Database triggers — evaluate the classification:\n“Three types of triggers are BEFORE, AFTER, and EXCEPTION.”\nState whether this statement is correct or incorrect, considering common SQL implementations and standard terminology (including INSTEAD OF for views).

Difficulty: Easy

Correct Answer: Incorrect

Explanation:


Introduction / Context:
Triggers are server-side routines that fire in response to data changes. Understanding their types and timing is essential for data integrity, auditing, and automation. The prompt suggests that the three types are BEFORE, AFTER, and EXCEPTION. This question checks whether that classification aligns with standard and widely used vendor terminology.



Given Data / Assumptions:

  • We compare common relational systems: Oracle, PostgreSQL, SQL Server, MySQL/MariaDB, etc.
  • We consider the canonical timing categories for DML triggers.
  • We acknowledge vendor-specific features such as INSTEAD OF for view updates.


Concept / Approach:
Standard terminology distinguishes triggers by timing relative to the triggering DML event: BEFORE and AFTER. Many vendors additionally support INSTEAD OF triggers (especially for updatable views), which replace the action rather than firing before or after it. “EXCEPTION” is not a standard timing type for triggers; exception handling is usually done within procedural code blocks, not as a trigger category. Thus the proposed trio is inaccurate.



Step-by-Step Solution:

List accepted types: BEFORE, AFTER, and often INSTEAD OF.Evaluate “EXCEPTION”: not a timing category; it is error/exception handling logic.Therefore, the claim’s classification is incorrect.Conclude that the correct set is BEFORE/AFTER (and possibly INSTEAD OF), not EXCEPTION.

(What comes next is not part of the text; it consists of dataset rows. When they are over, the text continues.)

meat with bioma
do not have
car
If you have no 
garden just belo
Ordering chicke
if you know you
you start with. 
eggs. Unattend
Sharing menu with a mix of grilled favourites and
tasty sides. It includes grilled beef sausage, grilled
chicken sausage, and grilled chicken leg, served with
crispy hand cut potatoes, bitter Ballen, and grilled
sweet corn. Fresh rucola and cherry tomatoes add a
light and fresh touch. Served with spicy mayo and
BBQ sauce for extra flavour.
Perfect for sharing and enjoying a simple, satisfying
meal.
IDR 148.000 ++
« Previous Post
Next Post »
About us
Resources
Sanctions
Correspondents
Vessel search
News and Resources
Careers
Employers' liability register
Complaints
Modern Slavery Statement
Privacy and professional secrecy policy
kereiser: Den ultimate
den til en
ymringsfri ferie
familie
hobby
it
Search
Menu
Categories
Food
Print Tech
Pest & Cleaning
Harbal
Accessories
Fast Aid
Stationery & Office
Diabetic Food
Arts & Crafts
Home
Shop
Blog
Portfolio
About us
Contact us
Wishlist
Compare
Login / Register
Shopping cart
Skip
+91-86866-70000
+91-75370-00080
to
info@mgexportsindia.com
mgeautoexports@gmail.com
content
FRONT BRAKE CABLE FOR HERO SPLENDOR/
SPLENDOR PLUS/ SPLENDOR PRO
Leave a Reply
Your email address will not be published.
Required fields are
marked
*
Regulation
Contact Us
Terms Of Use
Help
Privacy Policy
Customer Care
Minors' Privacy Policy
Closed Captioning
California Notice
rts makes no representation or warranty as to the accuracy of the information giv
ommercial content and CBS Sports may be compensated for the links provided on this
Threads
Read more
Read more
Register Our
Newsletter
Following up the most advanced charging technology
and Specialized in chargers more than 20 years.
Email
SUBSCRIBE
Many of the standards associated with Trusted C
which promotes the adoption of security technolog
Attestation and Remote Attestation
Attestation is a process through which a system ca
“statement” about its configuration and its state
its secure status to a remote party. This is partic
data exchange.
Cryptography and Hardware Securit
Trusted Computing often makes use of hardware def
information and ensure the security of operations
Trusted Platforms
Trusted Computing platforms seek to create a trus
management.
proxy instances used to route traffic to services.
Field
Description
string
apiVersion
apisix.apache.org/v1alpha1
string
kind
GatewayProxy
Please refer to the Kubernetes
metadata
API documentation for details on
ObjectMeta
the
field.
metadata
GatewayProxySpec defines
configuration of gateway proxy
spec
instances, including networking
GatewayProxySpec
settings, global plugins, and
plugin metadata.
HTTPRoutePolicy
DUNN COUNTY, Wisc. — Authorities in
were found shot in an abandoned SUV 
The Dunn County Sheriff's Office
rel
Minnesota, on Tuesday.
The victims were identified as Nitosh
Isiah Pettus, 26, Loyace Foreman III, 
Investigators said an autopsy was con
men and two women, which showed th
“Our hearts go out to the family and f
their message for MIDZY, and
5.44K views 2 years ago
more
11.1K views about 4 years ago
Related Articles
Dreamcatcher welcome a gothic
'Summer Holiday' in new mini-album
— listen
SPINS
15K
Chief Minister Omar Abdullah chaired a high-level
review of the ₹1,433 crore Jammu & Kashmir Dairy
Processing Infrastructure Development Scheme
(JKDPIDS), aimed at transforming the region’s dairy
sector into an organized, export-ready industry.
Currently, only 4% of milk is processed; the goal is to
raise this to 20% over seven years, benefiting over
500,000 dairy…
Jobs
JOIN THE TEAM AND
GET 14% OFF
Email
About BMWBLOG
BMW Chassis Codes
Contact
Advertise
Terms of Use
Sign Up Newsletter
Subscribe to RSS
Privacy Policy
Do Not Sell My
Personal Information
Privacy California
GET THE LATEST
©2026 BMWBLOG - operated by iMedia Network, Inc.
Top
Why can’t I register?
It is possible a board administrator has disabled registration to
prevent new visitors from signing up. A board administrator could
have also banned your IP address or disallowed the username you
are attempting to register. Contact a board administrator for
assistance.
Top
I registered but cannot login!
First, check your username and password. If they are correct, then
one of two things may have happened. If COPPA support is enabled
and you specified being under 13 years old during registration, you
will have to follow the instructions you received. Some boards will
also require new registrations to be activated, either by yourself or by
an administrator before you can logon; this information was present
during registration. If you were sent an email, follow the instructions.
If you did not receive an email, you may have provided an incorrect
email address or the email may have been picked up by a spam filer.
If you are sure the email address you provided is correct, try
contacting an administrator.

Verification / Alternative check:
Review vendor docs: you find BEFORE/AFTER universally; EXCEPTION does not appear as a trigger kind. Some RDBMS provide statement-level versus row-level options, but those are orthogonal to timing types.



Why Other Options Are Wrong:

  • “Correct” conflicts with established nomenclature.
  • “Depends on isolation level” confuses concurrency with trigger timing.
  • “Mainframe dialects” and “procedural languages” are red herrings regarding SQL triggers.


Common Pitfalls:
Mixing exception blocks with trigger timing; forgetting INSTEAD OF triggers for view updates; assuming vendor-specific features are universal.